Barret cited the ability to save on administrative costs as a major reason for moving CULMA. The financial squeeze sweeping higher education seems to suggest that closing and restructurings will continue.

“State coffers are more constrained than they have been in the past,” said Jane Hannaway, director of the Education Policy Center at the Urban Institute. “These institutions are facing stiffer budget constraints, and the question is: ‘Where do they allocate their efforts? It seems like they’re trying to focus on four-year students.”

Faculty members and staff at Minnesota’s General College fear that the university, which has the goal of becoming one of the world’s top three public research institutions, will bolster its status at the expense of service. “The indicators of quality outlined in U.S. News & World Report show that the quality of institutions has a lot to do with the perceived quality of the students they are recruiting,” said David Taylor, dean of the General College. “If you don’t admit these students, your profile measurably improves, and if these students are routed through community colleges and come back, they don’t count as incoming freshman.”

If the Board of Regents votes to change the General College, it will not disappear, but will become a department. Robert Jones, senior vice president for system administration, cited the college’s 30 percent graduation rate as unacceptable compared to the 57 percent of university at large. “This is about what’s best for the students,” he said. “We need bigger improvements. What we’re saying is: transfer it to an academic department. Get rid of extra advising overhead and let’s pour those savings back into academic support programs.”

Nathan Whittaker, academic adviser and General College alumnus, said that the students who need the college most will not see the university as a place that wants them when the General College becomes a department, and loses its admissions duties. Some of the students probably will be successful at community colleges and transfer in, he said, “but it’s dangerous to say, ‘Hey, that’s your place over there, and this place is for students whose families went through higher education.’”

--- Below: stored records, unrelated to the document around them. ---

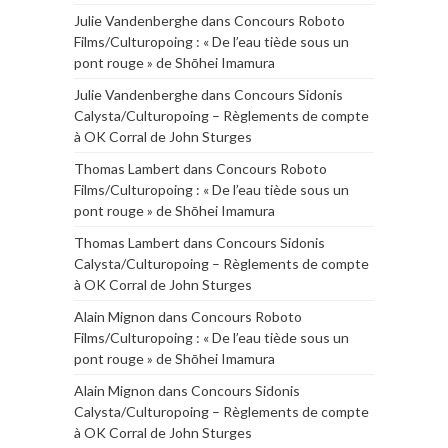
Julie Vandenberghe
dans
Concours Roboto
Films/Culturopoing : « De l’eau tiède sous un
pont rouge » de Shōhei Imamura
Julie Vandenberghe
dans
Concours Sidonis
Calysta/Culturopoing – Règlements de compte
à OK Corral de John Sturges
Thomas Lambert
dans
Concours Roboto
Films/Culturopoing : « De l’eau tiède sous un
pont rouge » de Shōhei Imamura
Thomas Lambert
dans
Concours Sidonis
Calysta/Culturopoing – Règlements de compte
à OK Corral de John Sturges
Alain Mignon
dans
Concours Roboto
Films/Culturopoing : « De l’eau tiède sous un
pont rouge » de Shōhei Imamura
Alain Mignon
dans
Concours Sidonis
Calysta/Culturopoing – Règlements de compte
à OK Corral de John Sturges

The Philadelphia Inquirer on Sunday published an article on changes at Temple University that have made the student body “whiter, wealthier and more suburban than ever,” and has raised the average SAT score over 100 points since the mid-1990s.

The University of Cincinnati is instituting tougher standardized test and grade-point average requirements for admission, again in an attempt to admit students most likely to graduate. The new standards -- students must either be in the top 10 percent of their high school class; earn a 22 or higher on the ACT or a 1010 or higher on the SAT; or be in the top 75 percent of their high school class with a 20 ACT and a 2.5 GPA -- would have kept out perhaps as much as a sixth of the most recent incoming class, according to administrators.

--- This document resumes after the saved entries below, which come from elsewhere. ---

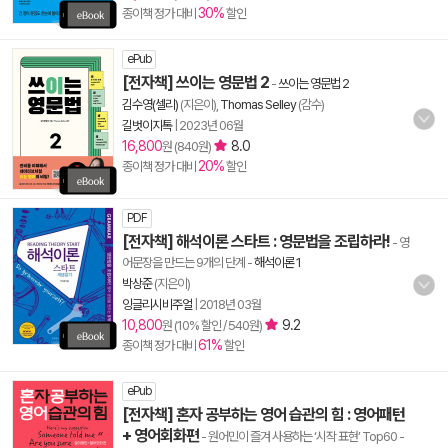
30%
종이책 정가 대비
할인
ePub
[전자책] 쓰이는 영문법 2
-
쓰이는 영문법 2
김수영(셀리)
(지은이),
Thomas Selley
(감수)
길벗이지톡
|
2023년 06월
16,800
8.0
원 (840원)
20%
종이책 정가 대비
할인
PDF
[전자책] 해석이론 스타트 : 영문법을 조립하라!
- 영
어문장을 만드는 9개의 단계
-
해석이론 1
박상준
(지은이)
잉글리시비주얼
|
2018년 03월
10,800
9.2
원 (10% 할인 / 540원)
61%
종이책 정가 대비
할인
ePub
[전자책] 혼자 공부하는 영어 습관의 힘 : 영어패턴
+ 영어회화편
- 원어민이 즐겨 사용하는 ‘시작 표현’ Top60
-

Cincinnati did, however, establish the Center for Access and Transition, which currently has open admissions for about 800 students, and helps students who did not meet the normal requirements make a transition into the university. The center, however, will require a 2.0 GPA of all students under 21, beginning in 2006. That would have prevented about 80 students from enrolling in 2004-05. “That’s just to address the issue of motivation,” said Gregory Stewart, director of the center.

Wayne State's Furtado finds the developments -- nationally and at his university -- depressing. “We want a hockey team and an honors college,” said Furtado. “We’re giving up on social justice. You can’t have classes of 50 people and put somebody in who has been out of school for 20 years.”